Put every line from the records below into one numbered list, skipping blank lines. Leave the pictures out.

Source records:
▬▬▬▬▬▬▬▬▬▬

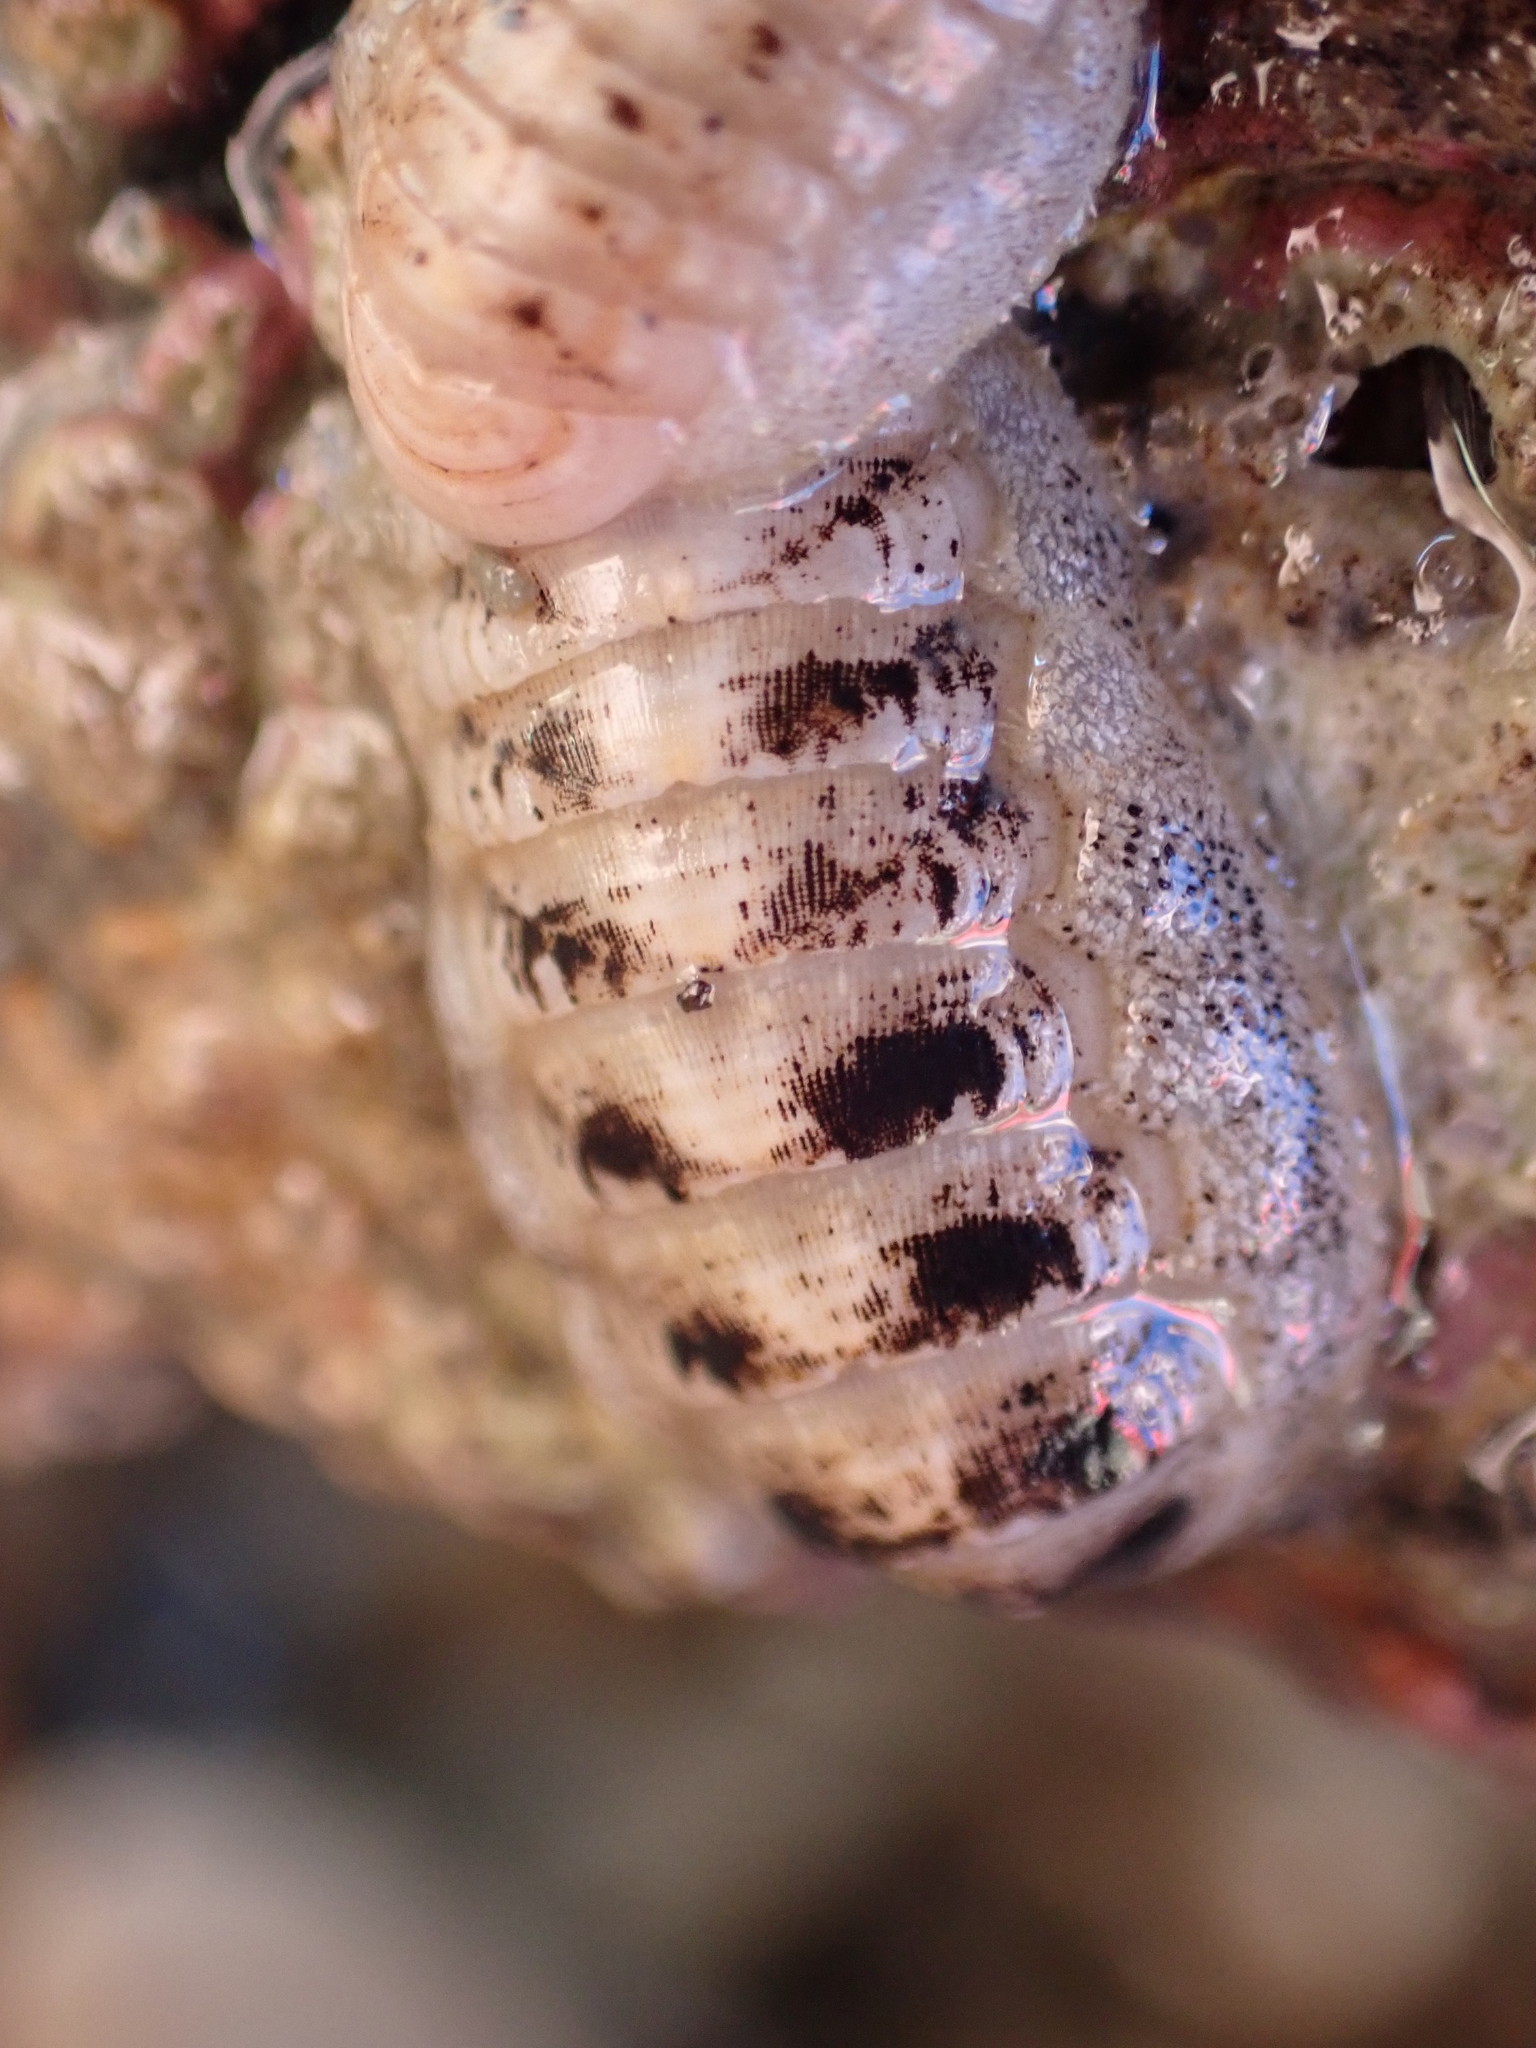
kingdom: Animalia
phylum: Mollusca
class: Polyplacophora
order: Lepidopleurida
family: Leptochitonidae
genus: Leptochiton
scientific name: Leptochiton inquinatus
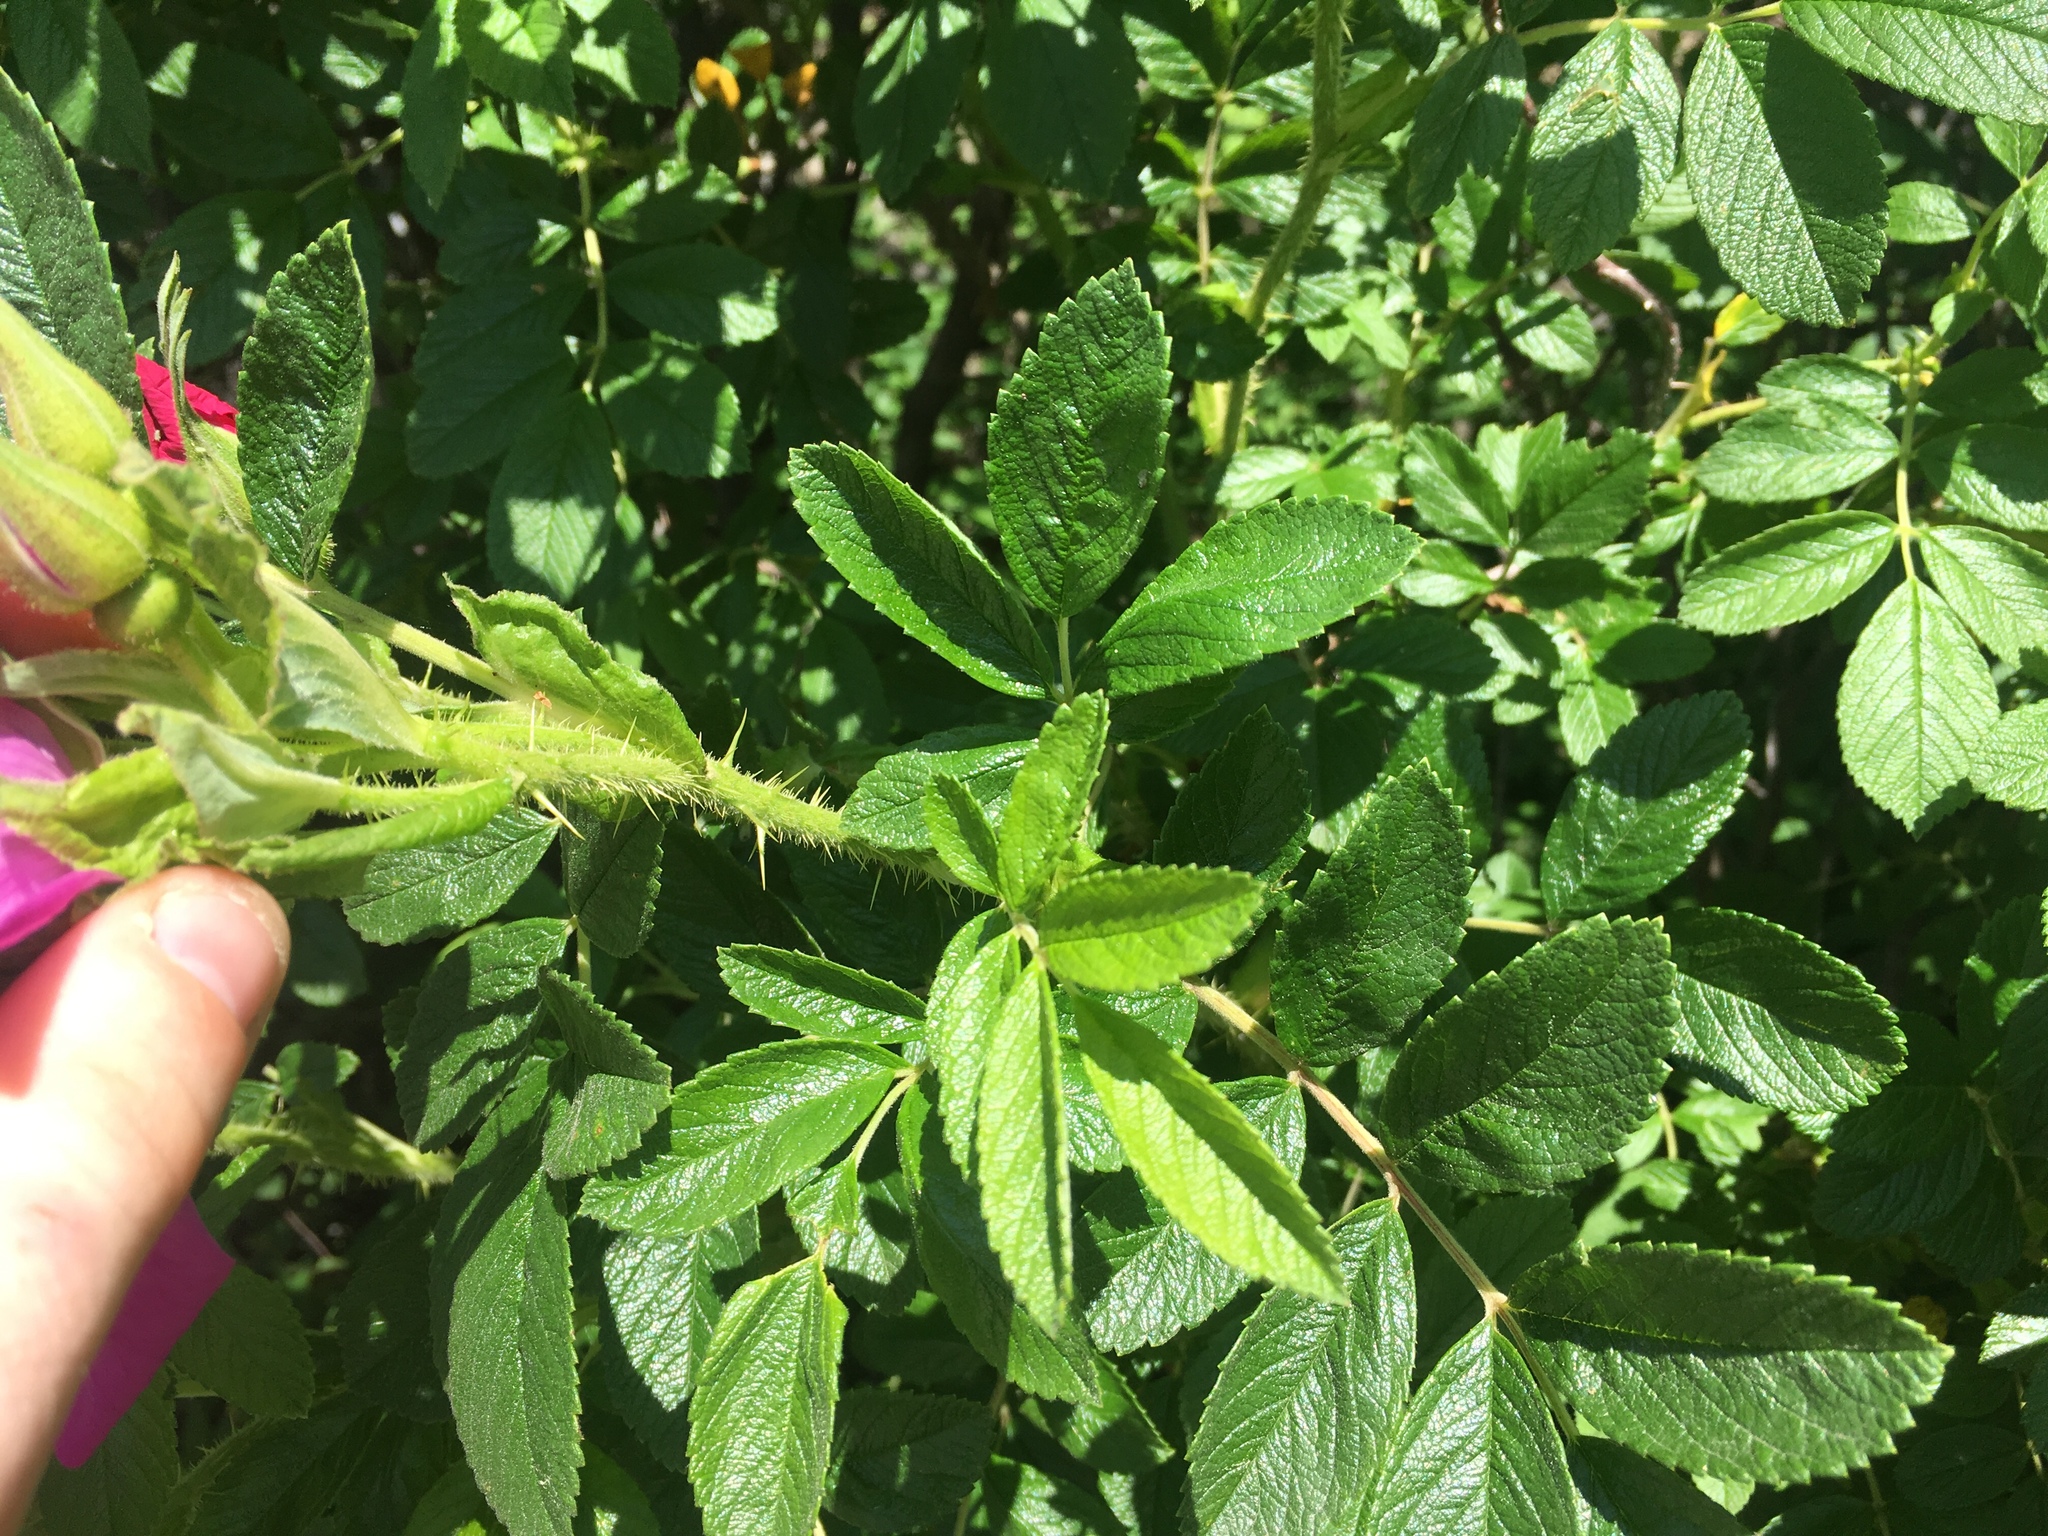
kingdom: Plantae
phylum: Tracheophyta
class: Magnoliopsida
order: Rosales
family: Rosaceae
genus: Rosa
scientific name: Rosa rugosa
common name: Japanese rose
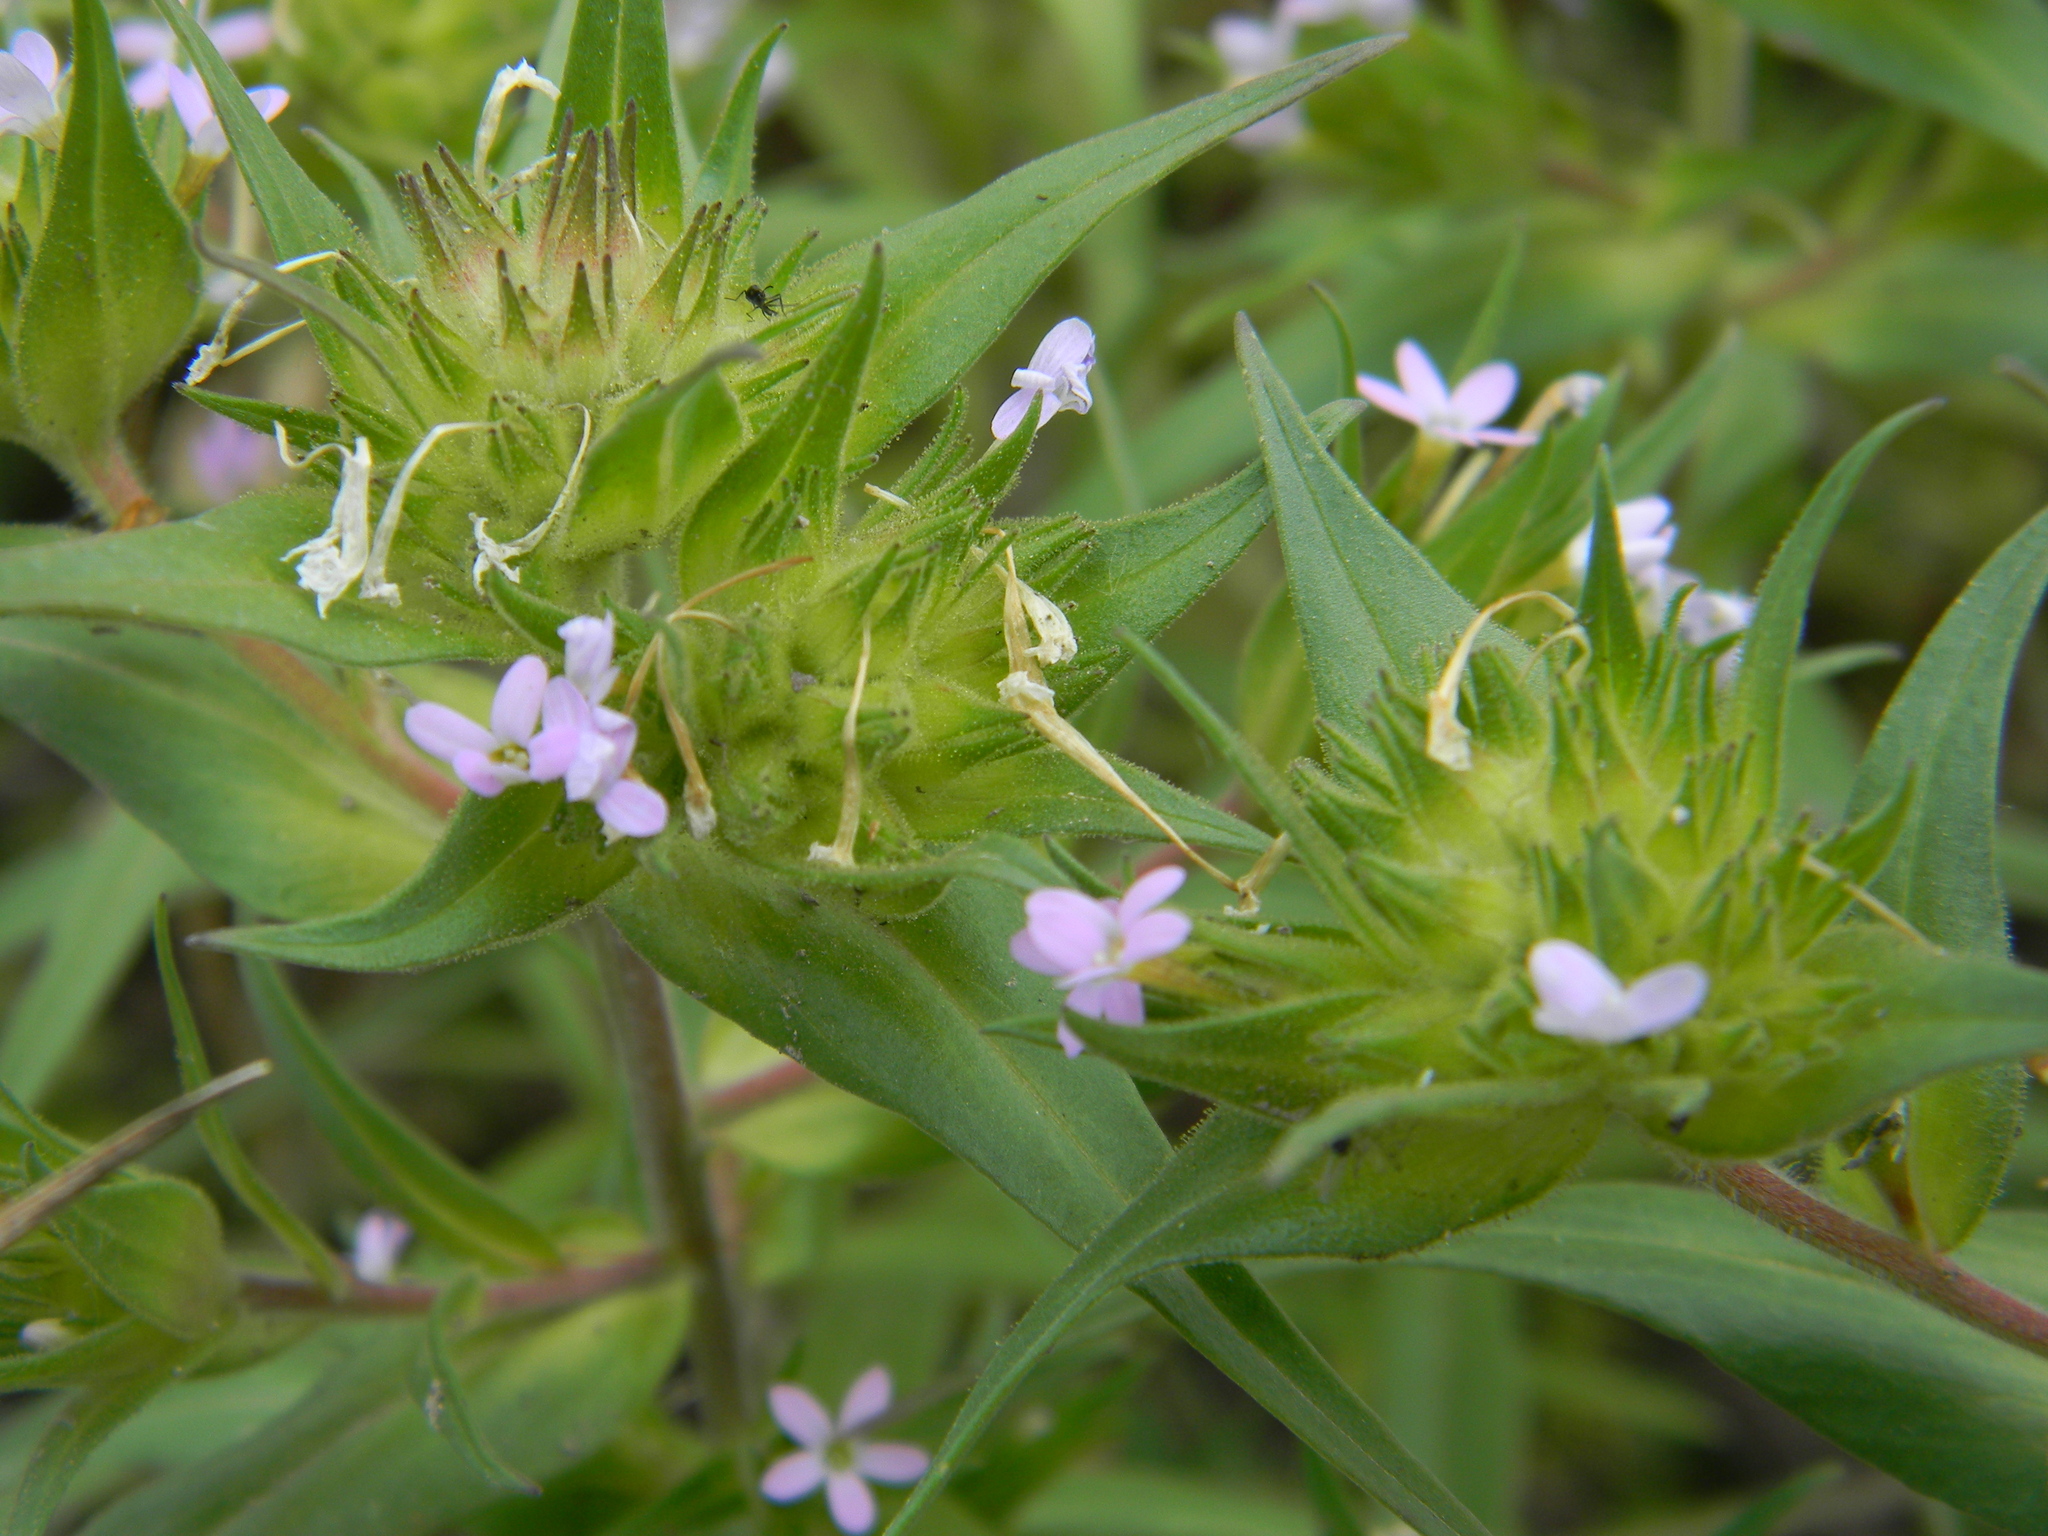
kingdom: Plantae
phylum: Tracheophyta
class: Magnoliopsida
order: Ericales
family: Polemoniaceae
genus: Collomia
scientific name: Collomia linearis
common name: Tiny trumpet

▬▬▬▬▬▬▬▬▬▬

Solution to this task:
1. kingdom: Animalia
2. phylum: Mollusca
3. class: Polyplacophora
4. order: Lepidopleurida
5. family: Leptochitonidae
6. genus: Leptochiton
7. scientific name: Leptochiton inquinatus
8. kingdom: Plantae
9. phylum: Tracheophyta
10. class: Magnoliopsida
11. order: Rosales
12. family: Rosaceae
13. genus: Rosa
14. scientific name: Rosa rugosa
15. common name: Japanese rose
16. kingdom: Plantae
17. phylum: Tracheophyta
18. class: Magnoliopsida
19. order: Ericales
20. family: Polemoniaceae
21. genus: Collomia
22. scientific name: Collomia linearis
23. common name: Tiny trumpet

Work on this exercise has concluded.